Is this bug specifically for pacbio data? I know many people do large genome data analysis using nextdenovo but they all used nanopore for sequencing. They have used an older version than me but nothing wrong happened.

And I have ssh to the compute node of one get_cns task, there are 24 subtasks but almost all of them are in S stat. Despite I set “-p 24”, the load of cpus is about 1~2. Is there anything wrong of my job? Does this mean, whatever the “-p” is, the task is actually using one cpu when running.

Best Regards Jiahao wangjiahao@genomics.cn

发件人: Hu Jiang notifications@github.com 答复: Nextomics/NextDenovo reply@reply.github.com 日期: 2019年7月24日 星期三 13:07 收件人: Nextomics/NextDenovo NextDenovo@noreply.github.com 抄送: "王佳昊(Jiahao Wang)" wangjiahao@genomics.cn, Author author@noreply.github.com 主题: Re: [Nextomics/NextDenovo] get_cns error (#7)

I think you can re-run one sort task, and check if this is ok, and then re-run all other unfinished tasks.
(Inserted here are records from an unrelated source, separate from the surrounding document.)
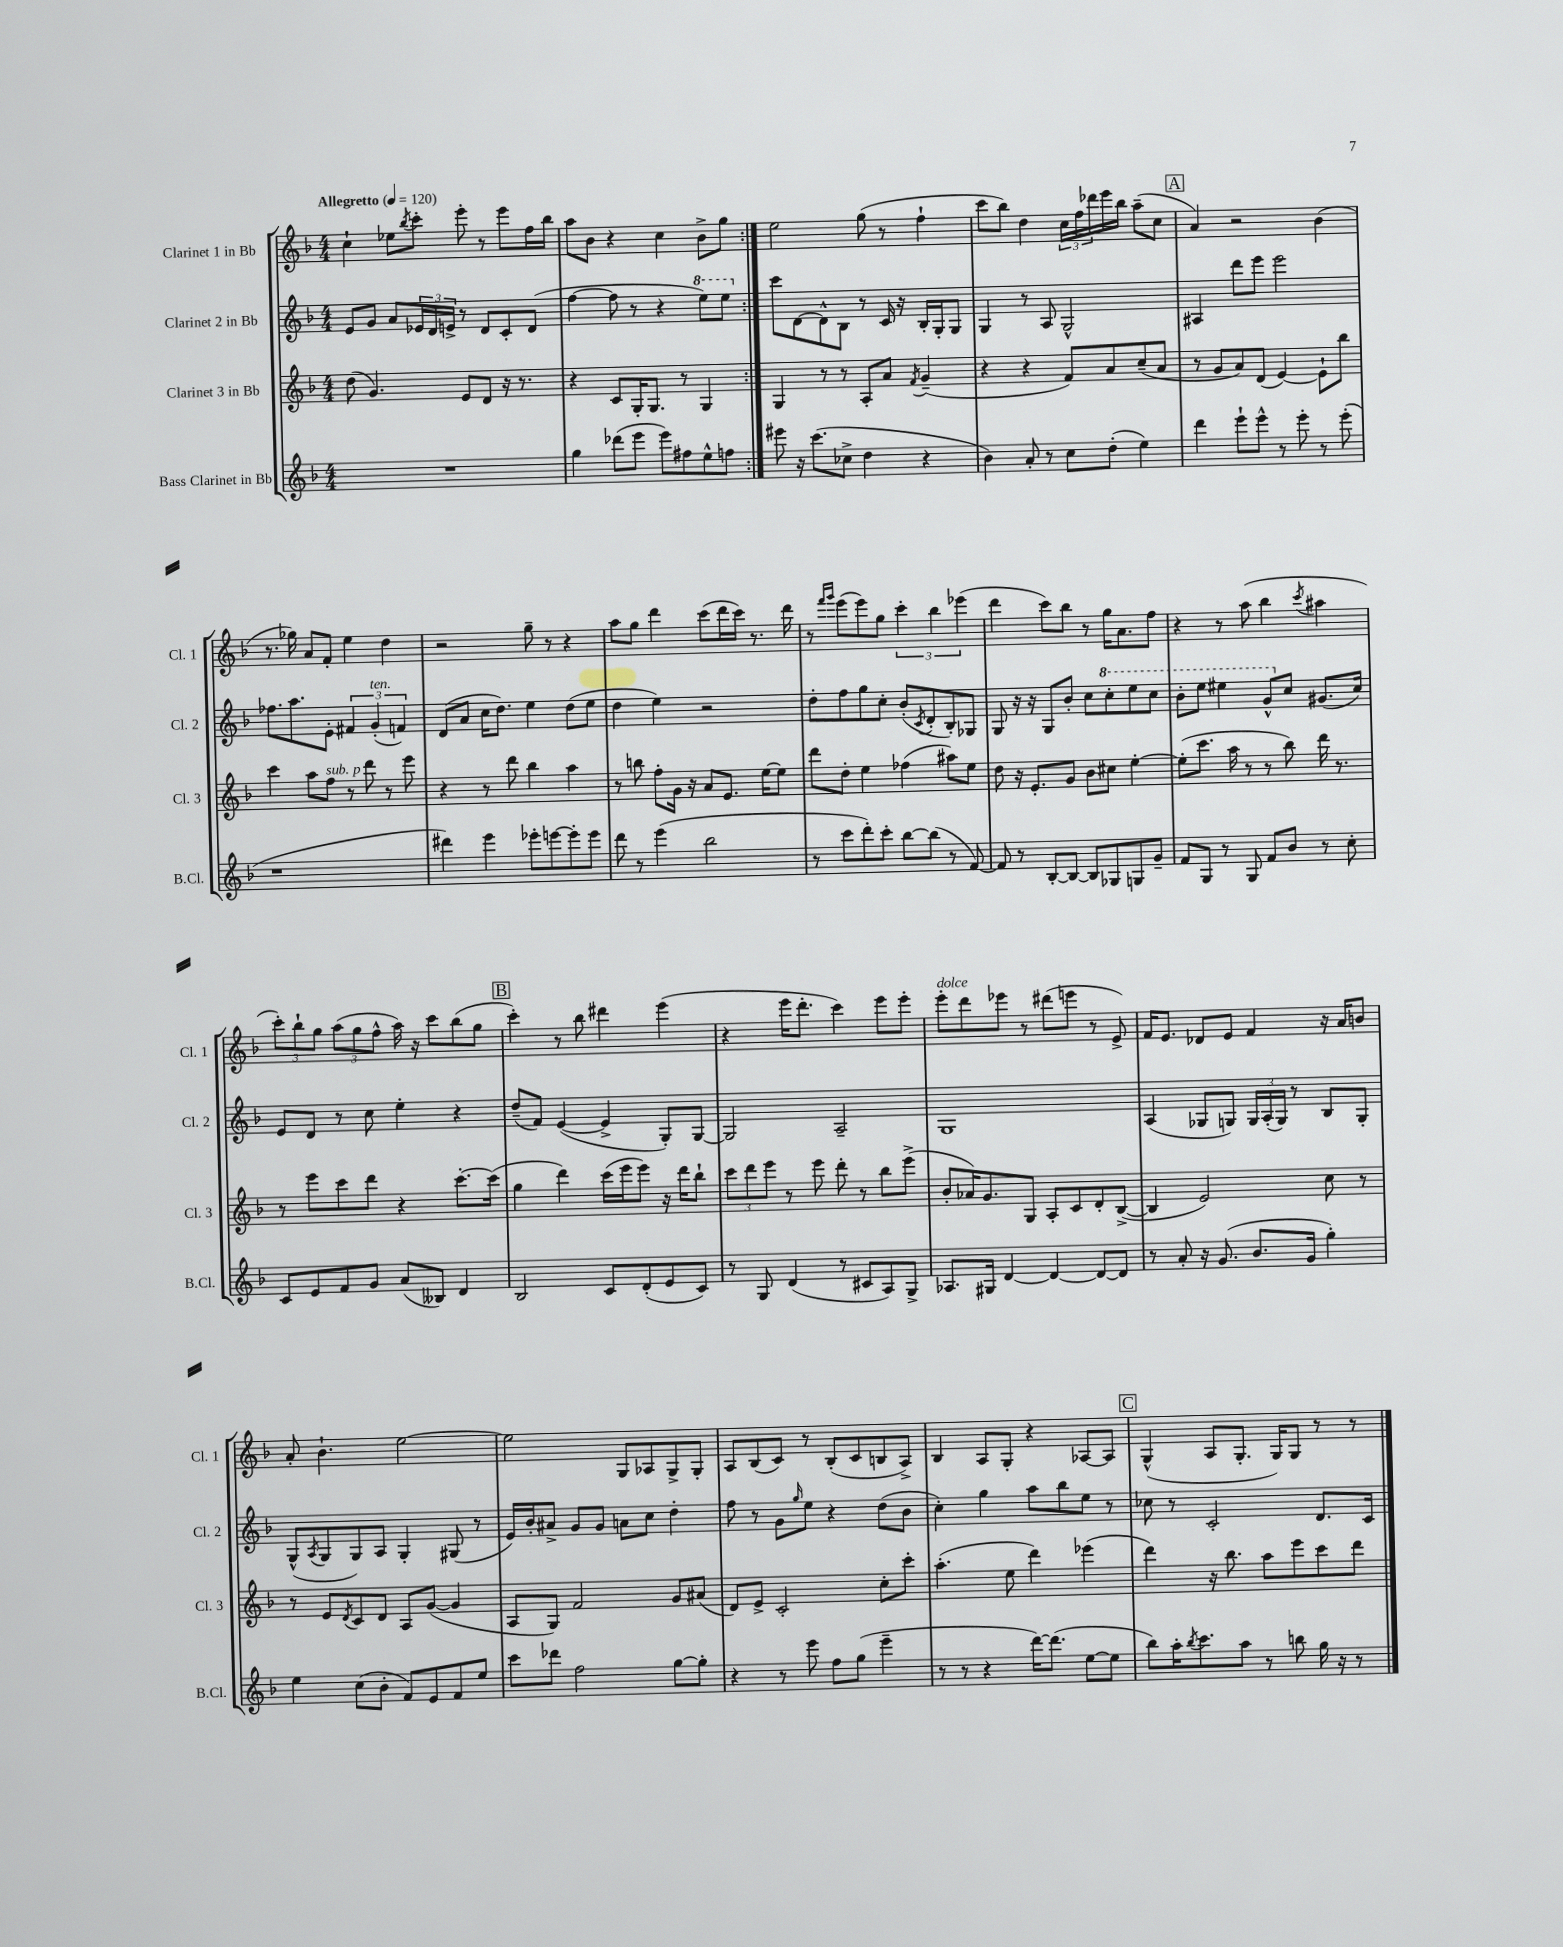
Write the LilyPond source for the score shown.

<<
\new StaffGroup <<
\new Staff = "s0" \with { instrumentName = "Clarinet 1 in Bb" shortInstrumentName = "Cl. 1" } {
    \clef treble \key f \major \numericTimeSignature \time 4/4 \tempo "Allegretto" 4 = 120
    \repeat volta 2 { c''4-! ees''8 \acciaccatura { bes''8 } c'''8-. e'''8-. r8 e'''8 f''16 bes''16 |
    a''8 bes'8 r4 c''4 bes'8-> g''8 | }
    e''2 g''8( r8 f''4-! |
    c'''8 bes''8) d''4 \tuplet 3/2 { c''16 f''16 des'''16 } e'''16 bes''16 a''8--( c''8 |
    \mark \markup { \box "A" } a'4) r2 bes'4( |
    r8. ges''16) a'8 f'8-. e''4 d''4 |
    r2 g''8-- r8 r4 |
    a''8 g''8 d'''4 c'''8( d'''16 c'''16) r8. d'''16 |
    r8 \grace { f'''16 g'''16 } e'''8( e'''8) g''8 \tuplet 3/2 { c'''4-. bes''4 ees'''4( } |
    d'''4 c'''8) bes''8 r8 g''16 a'8. f''8 |
    r4 r8 a''8( bes''4 \acciaccatura { c'''8 } ais''4 |
    \tuplet 3/2 { c'''8-.) bes''8-! g''8 } \tuplet 3/2 { a''8( g''8 f''8-^ } a''16) r16 c'''8 bes''8( g''8 |
    \mark \markup { \box "B" } c'''4-.) r8 bes''8 dis'''4 e'''4( |
    r4 e'''16 d'''8.-. c'''4) e'''8 e'''8-. |
    e'''8-.^\markup { \italic "dolce" } d'''8 ees'''8 r8 dis'''8( e'''8 r8 e'8->) |
    f'16 e'8. des'8 e'8 f'4 r16 a'16 b'8 |
    a'8-. bes'4.-! e''2~ |
    e''2 g8 aes8 g8-> g8-. |
    a8 bes8( c'8) r8 bes8-.( c'8 b8 a8->) |
    bes4 a8 g8-. r4 aes8~ aes8 |
    \mark \markup { \box "C" } g4-^( a8 g8.-. g16) g8 r8 r8 \bar "|." |
}
\new Staff = "s1" \with { instrumentName = "Clarinet 2 in Bb" shortInstrumentName = "Cl. 2" } {
    \clef treble \key f \major \numericTimeSignature \time 4/4
    \repeat volta 2 { e'8 g'8 a'8 \tuplet 3/2 { ees'16 d'16 e'16-> } r8 d'8 c'8-. d'8( |
    f''4~ f''8 r8 r4 \ottava #1 e'''8) e'''8 \ottava #0 | }
    c'''8 d'8~ d'8-^ bes8 r8 c'16 r16 bes16-. g16-. g8 |
    g4 r8 a8 g2-^ |
    \mark \markup { \box "A" } ais4 d'''8 e'''8 e'''2 |
    fes''8. a''8. e'8-. \tuplet 3/2 { fis'4 g'4-.^\markup { \italic "ten." }( f'4) } |
    d'8( a'8 c''16 d''8.) e''4 d''8( e''8 |
    d''4 e''4) r2 |
    d''8-. f''8 g''8 c''8-. bes'8-.( \acciaccatura { c'8 } d'8-. bes8-.) ges8 |
    g8 r16 r16 g8 bes'8-. c''8 \ottava #1 c'''8-. e'''8 c'''8 |
    bes''8-. e'''8 eis'''4 g''8-^ \ottava #0 c''8 gis'8.( c''16) |
    e'8 d'8 r8 c''8 e''4-. r4 |
    \mark \markup { \box "B" } d''8--( f'8) e'4~( e'4-> g8-.) g8~ |
    g2 a2-- |
    g1 |
    a4( ges8 g8) \tuplet 3/2 { g16 a16-.( g16) } r8 bes8 g8-. |
    g8-^( \acciaccatura { a8 } g8 g8) a8 g4-. gis8( r8 |
    e'16) bes'16-. ais'8-> g'8 g'8 a'8 c''8 d''4-. |
    f''8 r8 g'8 \grace { g''16 } e''8 r4 d''8( bes'8 |
    c''4-.) g''4 a''8 bes''8 e''8 r8 |
    \mark \markup { \box "C" } ces''8 r8 c'2-. d'8. c'16 \bar "|." |
}
\new Staff = "s2" \with { instrumentName = "Clarinet 3 in Bb" shortInstrumentName = "Cl. 3" } {
    \clef treble \key f \major \numericTimeSignature \time 4/4
    \repeat volta 2 { d''8( g'4.) e'8 d'8 r16 r8. |
    r4 c'8 g16-. g8. r8 g4 | }
    g4 r8 r8 a8-. a'8 \acciaccatura { f'8 } g'4--( |
    r4 r4 f'8) a'8 c''8--( a'8 |
    \mark \markup { \box "A" } r8 g'8 a'8) d'8( e'4~) e'8-! bes''8 |
    c'''4 a''8 f''8^\markup { \italic "sub. p" } r8 d'''8 r8 e'''8 |
    r4 r8 d'''8 bes''4 a''4 |
    r8 b''8 f''8-. g'16 r16 a'8 e'8. e''16~ e''8 |
    d'''8 d''8-. e''4 fes''4( ais''8) e''8 |
    d''8 r16 e'8.-. g'8 bes'8 cis''8 e''4~-. |
    e''8-.( c'''8. a''16 r8 r8 bes''8) d'''16 r8. |
    r8 e'''8 c'''8 d'''8 r4 c'''8.~-. c'''16( |
    \mark \markup { \box "B" } g''4 d'''4) c'''16( e'''16 e'''8) r16 d'''16 bes''8-! |
    \tuplet 3/2 { c'''8 d'''8 e'''8 } r8 e'''8 d'''8-. r8 bes''8 e'''8->( |
    bes'8-. aes'16) g'8. g8 a8-. c'8 d'8-. bes8~->( |
    bes4 e'2) c''8 r8 |
    r8 e'8 \acciaccatura { d'8 } c'8 d'8 a8 g'8~( g'4 |
    a8 g8) f'2 g'8 ais'8( |
    d'8) e'8-> c'2-. c''8-. c'''8-. |
    a''4.-.( e''8 d'''4) ees'''4( |
    \mark \markup { \box "C" } d'''4) r16 bes''8. a''8 e'''8 c'''8 d'''8 \bar "|." |
}
\new Staff = "s3" \with { instrumentName = "Bass Clarinet in Bb" shortInstrumentName = "B.Cl." } {
    \clef treble \key f \major \numericTimeSignature \time 4/4
    \repeat volta 2 { R1 |
    g''4 des'''8( e'''8 e'''8) fis''8 e''8-^ f''8 | }
    eis'''8 r16 c'''8.( ces''8-> d''4 r4 |
    bes'4) a'8-. r8 c''8 d''8-.( e''4) |
    \mark \markup { \box "A" } d'''4 e'''8-! e'''8-^ r8 e'''8-. r8 e'''8-.( |
    r1 |
    dis'''4) e'''4 ees'''8-. e'''8~ e'''8-. e'''8 |
    d'''8 r8 e'''4( bes''2 |
    r8 c'''8 d'''8-.) c'''8-. bes''8~ bes''8( r8 f'8~) |
    f'8 r8 bes8~-. bes8~ bes8 ges8 g8 g'8-- |
    f'8 g8 r8 g8 f'8 bes'8 r8 c''8-. |
    c'8 e'8 f'8 g'8 a'8( beses8) d'4 |
    \mark \markup { \box "B" } bes2 c'8 d'8-.( e'8 c'8) |
    r8 g8 d'4( r8 cis'8 a8) g8-> |
    aes8. gis16 d'4~ d'4~ d'8~ d'8 |
    r8 a'8-. r16 g'8.( bes'8. g'16 g''4-.) |
    e''4 c''8( bes'8-. f'8) e'8 f'8 e''8 |
    c'''8 des'''8 f''2 g''8~ g''8-. |
    r4 r8 e'''8 f''8 g''8( e'''4-- |
    r8 r8 r4 d'''16~) d'''8.( e''8~ e''8 |
    \mark \markup { \box "C" } bes''8) a''16-. \acciaccatura { bes''8 } c'''8. a''8 r8 b''8 g''16 r16 r8 \bar "|." |
}
>>
>>
\layout { \context { \Score \remove "Bar_number_engraver" } }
— You are receiving this because you authored the thread. Reply to this email directly, view it on GitHubhttps://github.com/Nextomics/NextDenovo/issues/7?email_source=notifications&email_token=AMUIB4VVMRCQVBWB66YDWB3QA7PRTA5CNFSM4IEK6OOKYY3PNVWWK3TUL52HS4DFVREXG43VMVBW63LNMVXHJKTDN5WW2ZLOORPWSZGOD2VFZGY#issuecomment-514481307, or mute the threadhttps://github.com/notifications/unsubscribe-auth/AMUIB4QFCVOKKM5M4IK3HFTQA7PRTANCNFSM4IEK6OOA.

moold commented 5 years ago

1.No, not only for pacbio data.

  1. It means IO wait, please use usetempdir option, especially if usetempdir is on a SSD driver.
moold commented 5 years ago

I will close this issue, but if you still have this problem, feel free to reopen it.